Student Zach Bethel has been working on a project for the past year which could lead to an industry standard for future generations of computer games. Zach is a computer science major with a concentration in Graphics who transferred to Taylor in his junior year. Originally, he was interested in video game development but has since refined that interest to be writing the rendering algorithms for game or movie production. Rendering is how the drawings and shapes become the animations you see on a screen. One of the reasons that computer generated movies seem to have much higher quality than games is that the movies are rendered offline whereas games are rendered interactively which makes achieving the level of detail found in movies difficult. Zach believes that what he has researched for the past year may dissolve this line somewhat.
A technical explanation of what he did:
“I developed a multi-threaded tile-based software rasterizer. The pipeline rasterizes and shades four fragments in parallel using SSE instructions, and utilizes and extensive custom written SIMD optimized math library for all vertex transformations. Features supported include custom vertex and fragment shaders written purely in C++ (thanks to some operator overloading tricks), perspective correct texture mapping, clipping and backface culling, the flexibility to select different render targets, and early Z rejection. In addition, rendering order is preserved. On a Hyper-Threaded Quad-Core Intel I7 mobile processor, the rasterizer performs a full four times faster with eight threads than with one. It utilizes SDL for frame buffer, thread, and bitmap management.

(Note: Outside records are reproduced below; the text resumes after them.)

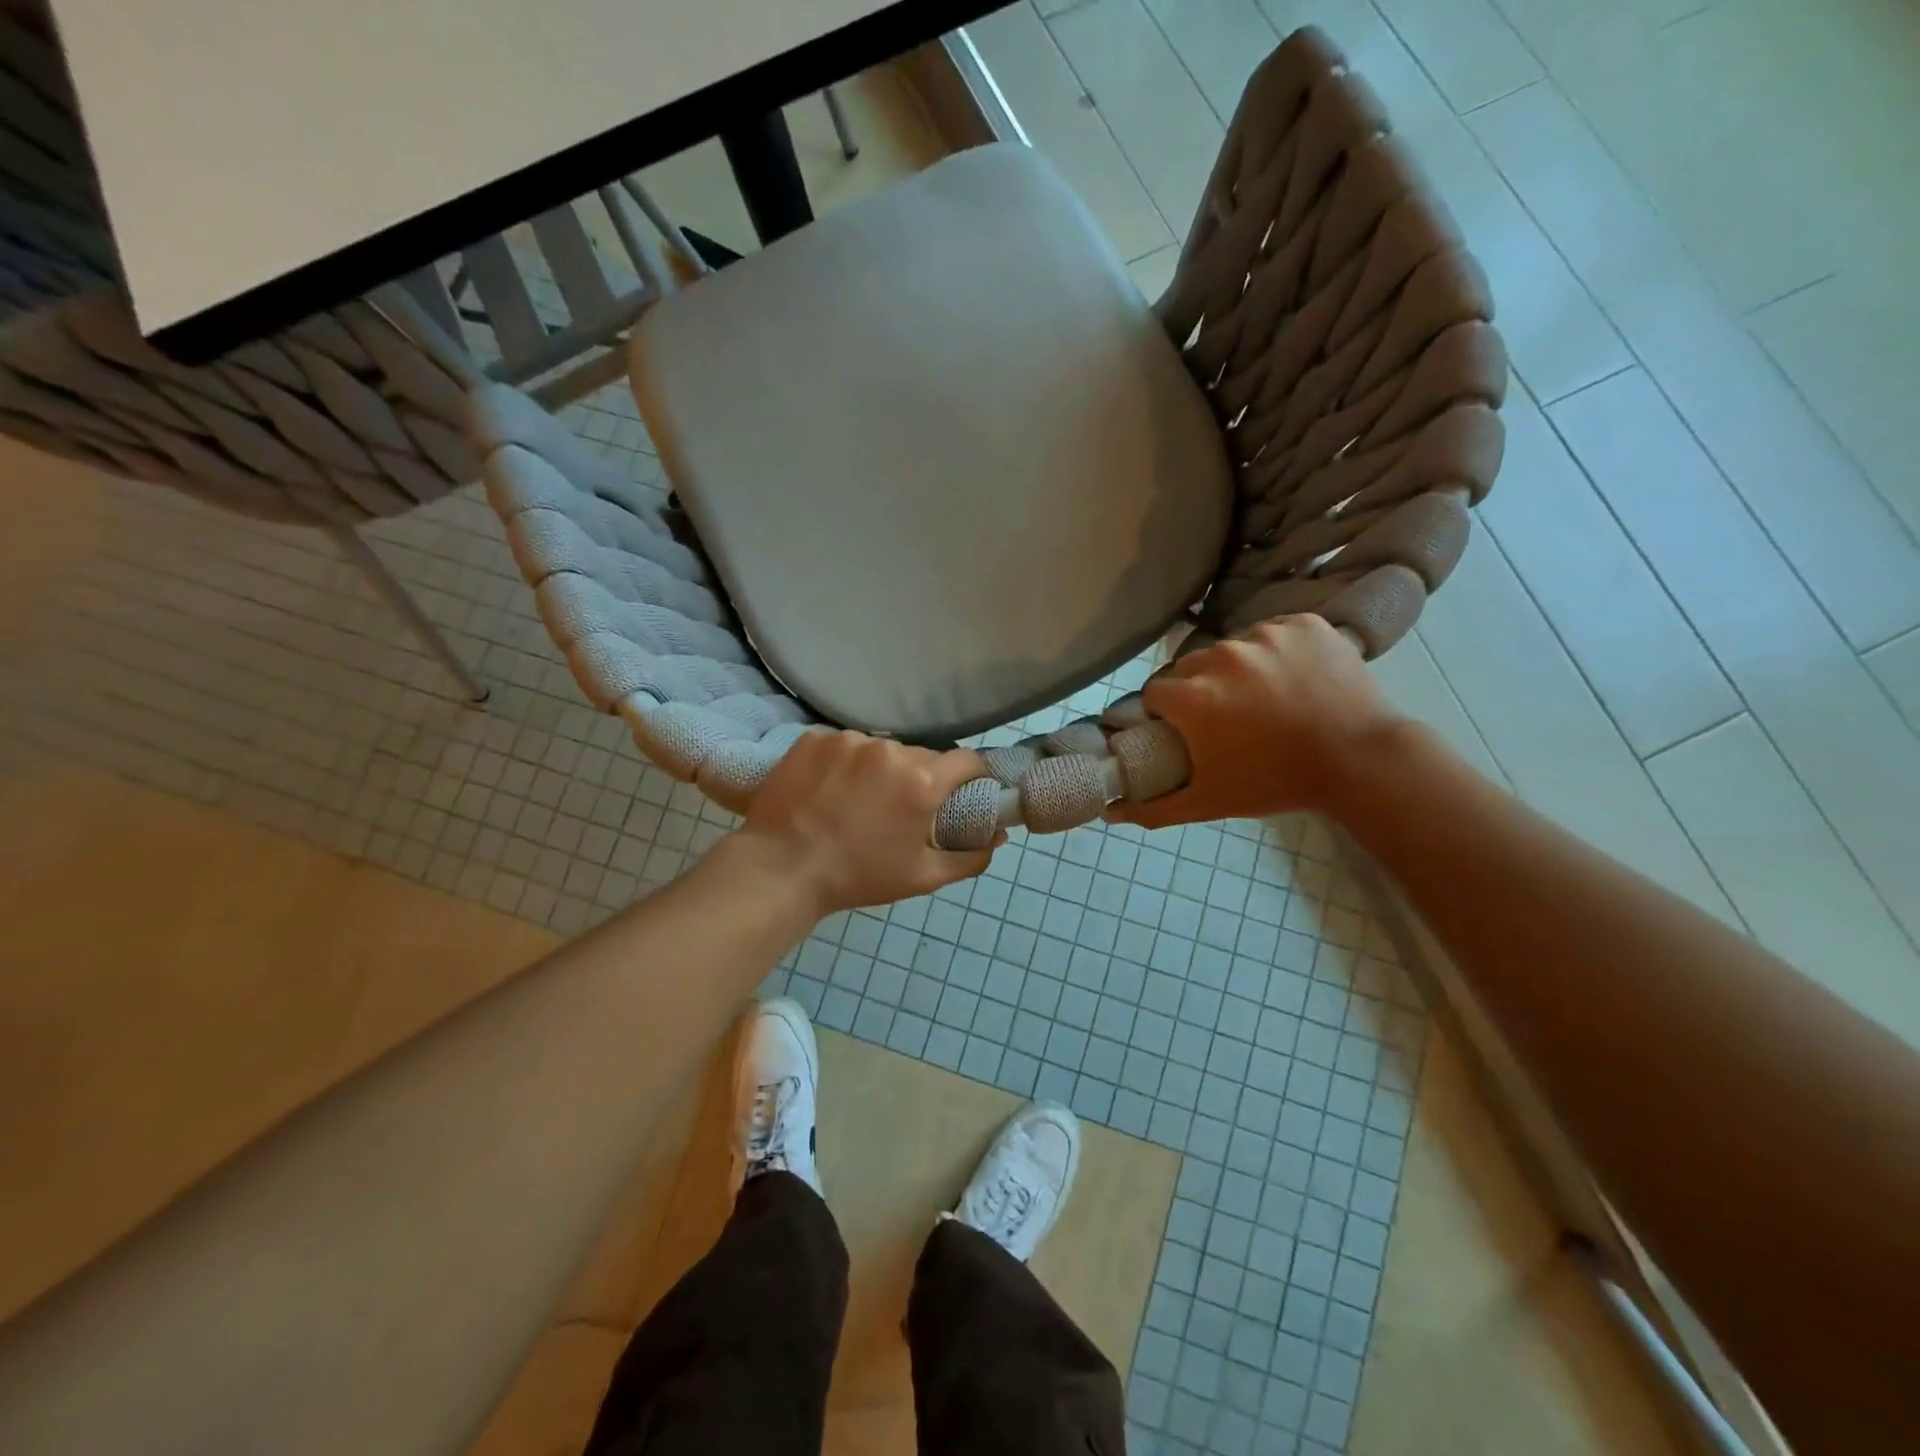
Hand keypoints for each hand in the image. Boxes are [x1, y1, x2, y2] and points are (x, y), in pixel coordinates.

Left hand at [738, 730, 999, 915]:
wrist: (781, 868)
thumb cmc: (858, 876)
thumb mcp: (922, 878)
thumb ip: (969, 857)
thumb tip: (997, 837)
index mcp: (921, 781)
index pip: (967, 760)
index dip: (972, 775)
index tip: (964, 790)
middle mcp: (890, 750)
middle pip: (922, 755)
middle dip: (921, 777)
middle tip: (903, 807)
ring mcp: (848, 740)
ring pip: (881, 750)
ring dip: (880, 769)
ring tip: (858, 800)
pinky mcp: (814, 738)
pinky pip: (843, 746)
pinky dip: (844, 763)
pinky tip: (829, 789)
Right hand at [1108, 616, 1407, 829]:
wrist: (1361, 761)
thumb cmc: (1275, 783)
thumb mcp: (1209, 801)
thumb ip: (1153, 807)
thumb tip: (1108, 812)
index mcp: (1192, 696)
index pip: (1157, 692)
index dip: (1168, 713)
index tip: (1188, 731)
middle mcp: (1221, 656)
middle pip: (1191, 667)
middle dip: (1200, 689)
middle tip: (1229, 719)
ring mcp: (1265, 634)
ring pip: (1233, 647)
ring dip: (1238, 669)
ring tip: (1267, 699)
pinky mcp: (1304, 623)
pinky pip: (1275, 632)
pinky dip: (1278, 651)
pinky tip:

Although software rendering is still considered inferior to hardware hards-down, I found it interesting how companies like Intel have been trying to revive it once again. With the direction that mainstream processor hardware is headed, it seems believable to me that we may see software rendering return to mainstream in the future. I wonder if Intel hasn’t thought about replacing their IGP’s in the future with dedicated cores with some additional hardware for texture filtering. That’s still a few years off though, at least.””
An explanation for the rest of us:
What Zach has done is written rendering software which runs the animation from a computer’s central processing unit (CPU) instead of the graphic card which is the current industry practice. His system was slower and not better but Bethel says that creating a faster system wasn’t the point.
“It was meant to be a stepping stone,” Bethel says. “Graphics processing units are somewhat inflexible, so they kind of bind you to these tools you have to use to draw things on the screen and there are limitations
to those tools, but the consequence is that it runs really fast. I am able to do things with my solution that you can’t do with a lot of graphic solutions,” he added. “The flip side is that it is a lot slower. So it’s really not something that companies are going to be knocking at my door to get because it’s not going to compete for the speed aspect that gamers want. But it is more future oriented. Ten years from now, it might be that my solution, maybe a variant of it, or an evolution of it could become more standard.”
Department Chair Bill Toll comments on Zach’s Research:
“Zach did an excellent job on his research project. His goal was to write a rendering system in software to render images as is now done in hardware on video cards. This concept is important because it seems likely that rendering will once again be done in software in the future as processors become more parallel. Zach’s system uses multi-core processing in the CPU and hardware level instructions that allow arithmetic on multiple numbers at once on each core. He did a good job determining optimal combinations of these technologies to provide fast software rendering in a context that will adapt well as future processors develop.”